TU TAREA >> Sigue escribiendo el texto sobre cómo evitar que el bebé recién nacido pierda calor, justo después de su última frase.

Cómo evitar la pérdida de calor en el bebé recién nacido

Consejos sobre los cuidados para el recién nacido

Nada más nacer los bebés experimentan una pérdida de calor considerable, y esto se agudiza en el caso de los bebés prematuros. En esos momentos el mantenimiento de su calor corporal es básico para su supervivencia.

Dentro del vientre materno el niño adquiere una delgada película de grasa alrededor de algunos de los órganos más vitales como el tórax, o los riñones. Ese tejido adiposo denominado “grasa parda” son las reservas que usa para intentar conservar el calor corporal; sin embargo, se agotan rápidamente con el estrés del frío y no se vuelve a reponer nunca más. ¿Cómo podemos evitar la pérdida de calor en el bebé recién nacido?

¿Qué hay que hacer para evitar la pérdida de calor en el bebé recién nacido?

Pérdida de calor en el recién nacido, cómo evitarla

La pérdida de calor es más acusada cuanto más pequeño es el niño, especialmente en los prematuros, los cuales todavía no han conseguido almacenar suficiente grasa a la hora del nacimiento.

Un factor importante que ocasiona la pérdida del calor corporal, es la fina piel que les recubre, junto con la imposibilidad, durante los primeros días tras el nacimiento, de regular adecuadamente el calor del cuerpo, ya que su sistema metabólico es muy inmaduro.

Por estos motivos se hace imprescindible, durante sus primeros días de vida que, en el hospital y, después nosotros en casa, tengamos mucho cuidado con su calor corporal, de ahí la típica manía de las madres que arropan a sus recién nacidos aunque haga calor en el exterior.

LÍNEAS EXTRAÍDAS >>
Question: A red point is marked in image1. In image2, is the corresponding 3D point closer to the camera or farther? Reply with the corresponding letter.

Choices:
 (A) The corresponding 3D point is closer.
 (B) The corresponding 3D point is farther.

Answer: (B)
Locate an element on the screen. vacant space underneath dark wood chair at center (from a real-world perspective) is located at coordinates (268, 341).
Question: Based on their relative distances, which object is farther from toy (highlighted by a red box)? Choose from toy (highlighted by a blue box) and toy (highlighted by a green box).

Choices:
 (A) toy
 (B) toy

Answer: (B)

--

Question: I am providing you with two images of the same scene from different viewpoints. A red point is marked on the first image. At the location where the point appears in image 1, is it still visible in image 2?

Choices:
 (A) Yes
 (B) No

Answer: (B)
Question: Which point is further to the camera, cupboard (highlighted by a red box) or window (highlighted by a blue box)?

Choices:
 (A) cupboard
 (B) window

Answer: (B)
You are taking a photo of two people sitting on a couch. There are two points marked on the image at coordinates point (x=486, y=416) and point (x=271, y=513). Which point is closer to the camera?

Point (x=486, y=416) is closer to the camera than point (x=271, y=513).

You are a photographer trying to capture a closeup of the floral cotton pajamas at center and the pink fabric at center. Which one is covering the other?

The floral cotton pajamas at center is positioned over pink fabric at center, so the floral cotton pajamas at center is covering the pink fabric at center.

TU RESPUESTA >>
1- Mantener un ambiente entre los 24 y 27 grados en casa.

2- Fomentar el contacto piel con piel con los padres.

3- Arroparle durante los meses de más frío, y en los meses calurosos, ponerle una sabanita por encima, para evitar la pérdida de su calor corporal.

4- Ponerle un gorro en la cabeza, lugar por donde más calor se pierde.

5- Poner el agua del baño a la misma temperatura que el cuerpo, es decir unos 36 grados y secarle rápidamente con una toalla.

6- Evitar ponerle cerca de las corrientes de aire, los aparatos de aire acondicionado, las puertas, las ventanas, y los calefactores radiantes.

7- No poner al niño en superficies frías como el peso metálico o el cambiador, sin un cobertor debajo.

8- Vestir rápidamente al niño tras el baño o los cambios de pañal.

9- Cuidado con no abrigarles demasiado, sobre todo en los meses de calor, ya que puede provocar hipertermia, que es un exceso de calor corporal, que también tiene consecuencias.